2.1. Feature summary

Features new in GT 4.0

  • A new, complete reimplementation of the server.
  • Support for striping.
  • This new implementation will greatly ease new feature additions and modifications of the server (new commands, new data sources such as mass storage devices, etc.), maintainability, and resolves a licensing issue that was discovered.

Features that continue to be supported from previous versions

  • GSI security: This is the PKI based, de facto standard security system used in Grid applications. Kerberos is also possible but is not supported and can be difficult to use due to divergence in the capabilities of GSI and Kerberos.
  • Third-party transfers: Very common in Grid applications, this is where a client mediates a transfer between two servers (both likely at remote sites) rather than between the server and itself (called a client/server transfer).
  • Partial file access: Regions of a file may be accessed by specifying an offset into the file and the length of the block desired.
  • Reliability/restart: The receiving server periodically (the default is 5 seconds, but this can be changed) sends “restart markers” to the client. This marker is a messages specifying what bytes have been successfully written to the disk. If the transfer fails, the client may restart the transfer and provide these markers (or an aggregated equivalent marker), and the transfer will pick up where it left off. This can include “holes” in the file.
  • Large file support: All file sizes, lengths, and offsets are 64 bits in length.
  • Data channel reuse: Data channel can be held open and reused if the next transfer has the same source, destination, and credentials. This saves the time of connection establishment, authentication, and delegation. This can be a huge performance difference when moving lots of small files.
  • Integrated instrumentation (Performance Markers).
  • Logging/audit trail (Extensive Logging in the server).
  • Parallel transfers (Multiple TCP streams between a pair of hosts).
  • TCP Buffer size control (Protocol supports Manual and Automatic; Only Manual Implemented).
  • Server-side computation (Extended Retrieve (ERET) / Extended Store (ESTO) commands).
  • Based on Standards: RFC 959, RFC 2228, RFC 2389, IETF Draft MLST-16 , GGF GFD.020.

Other Supported Features

  • On the client side we provide a scriptable tool called globus-url-copy. This tool can take advantage of all the GridFTP protocol features and can also do protocol translation between FTP, HTTP, HTTPS, and POSIX file IO on the client machine.
  • We also provide a set of development libraries and APIs for developers wishing to add GridFTP functionality to their application.

Deprecated Features

  • None

2.2. Tested platforms

Tested platforms for GridFTP

  • i386 Linux
  • ia64 Linux (TeraGrid)
  • AIX 5.2
  • Solaris 9
  • PA-RISC HP/UX 11.11
  • ia64 HP/UX 11.22
  • Tru64 Unix
  • Mac OS X

While the above list includes platforms on which we have tested GridFTP, it does not imply support for a specific platform. However, we are interested in hearing reports of success or bug reports on any platform.

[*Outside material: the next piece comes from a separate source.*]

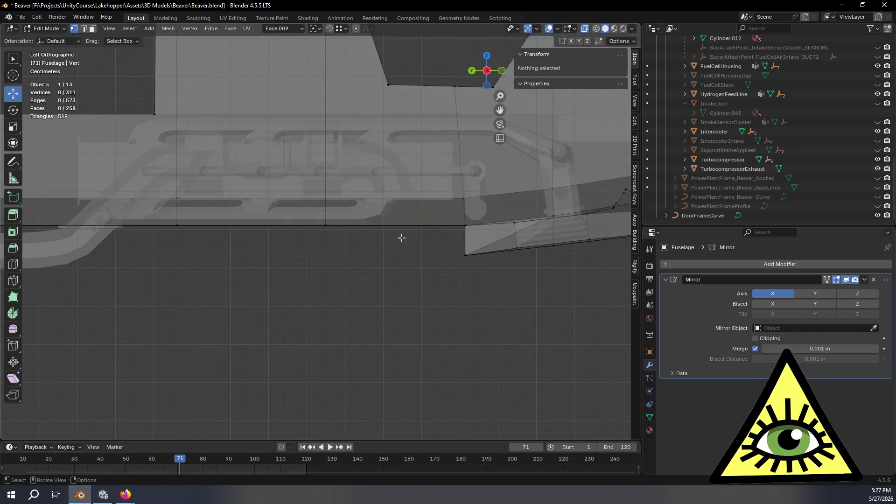
{"action": "scroll", "coordinate": [391, 226], "scroll_direction": "up", "scroll_amount": 3}
{"action": "middle_click_drag", "start_coordinate": [530, 260], "coordinate": [276, 260], "text": "shift"}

2.3. Backward compatibility summary

Protocol changes since GT 3.2

  • None

API changes since GT 3.2

  • None

Exception changes since GT 3.2

  • Not Applicable (GridFTP is not Java-based)

Schema changes since GT 3.2

  • Not Applicable (GridFTP is not SOAP-based)

2.4. Technology dependencies

GridFTP depends on the following GT components:

  • Pre-WS Authentication / Authorization
  • C Common Libraries
  • XIO

GridFTP depends on the following 3rd party software:

  • OpenSSL (version included in release)

2.5. Security considerations

The following are points to consider relative to security:

2.5.1. Two ways to configure your server

We now provide two ways to configuring your server:

  • The classic installation. This is equivalent to any FTP server you would normally install. It is run as a root setuid process. Once the user is authenticated, the process does a setuid to the appropriate non-privileged user account.
  • A new split process installation. In this configuration, the server consists of two processes:

    • The control channel (the process the external user connects to) runs as a non-privileged user (typically the globus user).
    • The data channel (the process that access the file system and moves the data) runs as a root setuid program as before but is only contacted by the control channel process from a local machine. This means an external user is never connected to a root running process and thus minimizes the impact of an exploit. This does, however, require that a copy of the host cert and host key be owned by the non-privileged user. If you use this configuration, the non-privileged user should not have write permission to executables, configuration files, etc.

2.5.2. New authentication options

There are new authentication options available for the server in GT4.0.0:

  • Anonymous: The server now supports anonymous access. In order for this to work, a configuration switch must explicitly enable it, a list of acceptable usernames must be defined, and an account under which the anonymous user should run must be defined. If the necessary configurations are in place, and the client presents a username that is in the list of acceptable anonymous users, then the session will be accepted and the process will setuid to the anonymous user account. We do not support chroot in this version of the server.
  • Username / Password: This is standard FTP authentication. It uses a separate password file, used only by the GridFTP server, *NOT* the system password file.
[Warning]Warning

WE HIGHLY RECOMMEND YOU NOT USE THIS. YOU WILL BE SENDING YOUR PASSWORD IN CLEAR TEXT OVER THE NETWORK.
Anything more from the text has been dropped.